Allocate 6% here for sales and marketing salaries including incentives, subscriptions, tools, and any other services you’d use to attract prospects to your website.
Although it’s common to not draw any salary during initial years of your company, it’s not sustainable beyond a point if you rationalize with what you’d have made had you been working elsewhere. For a general B2B firm, that timeframe is usually 6 months – 2 years. Your struggle is worth if you’re drawing out atleast 6% of your gross revenue as your salary. It could be more depending on the health of your business.
There could be a lot of infrastructure and equipments involved in running your business, and hence costs will vary. However, they can generally be traded off with the payroll budget. Here, for purposes of a SaaS business that needs to commission servers and other cloud solutions, we’d set aside 10% of the annual revenue against this head, and another 5% for miscellaneous operational expenses.
Lastly, it’s equally important to account for bad debt, as not everything you’ve invoiced would be paid out due to collection issues, client’s company shutting shop and filing for bankruptcy, and so on. If you find your business losing out more than 3% in bad debt every year, your collection process needs a major fix. Moving to annual contracts or advance payments might be a good idea in that case.

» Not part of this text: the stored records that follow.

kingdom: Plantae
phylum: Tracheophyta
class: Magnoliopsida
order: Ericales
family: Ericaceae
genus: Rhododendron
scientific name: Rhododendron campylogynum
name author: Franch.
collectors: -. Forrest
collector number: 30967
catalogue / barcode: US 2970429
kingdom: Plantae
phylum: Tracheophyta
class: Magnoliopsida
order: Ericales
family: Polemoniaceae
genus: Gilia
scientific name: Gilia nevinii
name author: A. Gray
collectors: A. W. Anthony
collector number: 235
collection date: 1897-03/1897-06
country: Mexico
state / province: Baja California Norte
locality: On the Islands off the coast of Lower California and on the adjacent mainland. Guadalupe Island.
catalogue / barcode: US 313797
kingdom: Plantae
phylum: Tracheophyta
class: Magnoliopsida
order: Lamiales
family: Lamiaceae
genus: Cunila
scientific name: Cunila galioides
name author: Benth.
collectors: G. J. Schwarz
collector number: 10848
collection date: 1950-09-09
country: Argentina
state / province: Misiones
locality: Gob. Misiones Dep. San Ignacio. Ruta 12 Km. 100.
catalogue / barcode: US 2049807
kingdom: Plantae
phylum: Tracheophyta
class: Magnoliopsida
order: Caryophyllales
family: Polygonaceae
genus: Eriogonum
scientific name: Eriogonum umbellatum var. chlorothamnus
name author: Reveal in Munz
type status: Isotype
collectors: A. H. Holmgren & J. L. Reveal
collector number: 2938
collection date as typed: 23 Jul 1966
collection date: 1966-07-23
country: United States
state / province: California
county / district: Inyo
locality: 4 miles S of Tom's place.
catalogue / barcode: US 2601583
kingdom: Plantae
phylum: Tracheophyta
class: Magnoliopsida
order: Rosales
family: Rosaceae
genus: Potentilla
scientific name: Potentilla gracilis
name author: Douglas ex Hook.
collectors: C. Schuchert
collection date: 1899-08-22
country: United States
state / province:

Based on how often you prepare budgets, you could still use the above numbers to plan while moving the actual revenue back into the budget kitty. On a concluding note, as a bootstrapped company, it’s extremely important to keep monitoring these budgets from time to time. Build a culture where budgets are seen only as a guideline and each department spends money as its own as opposed to spending everything that has been allocated. These practices boost your runway that further fuels the growth engine and increase the lifespan of a company.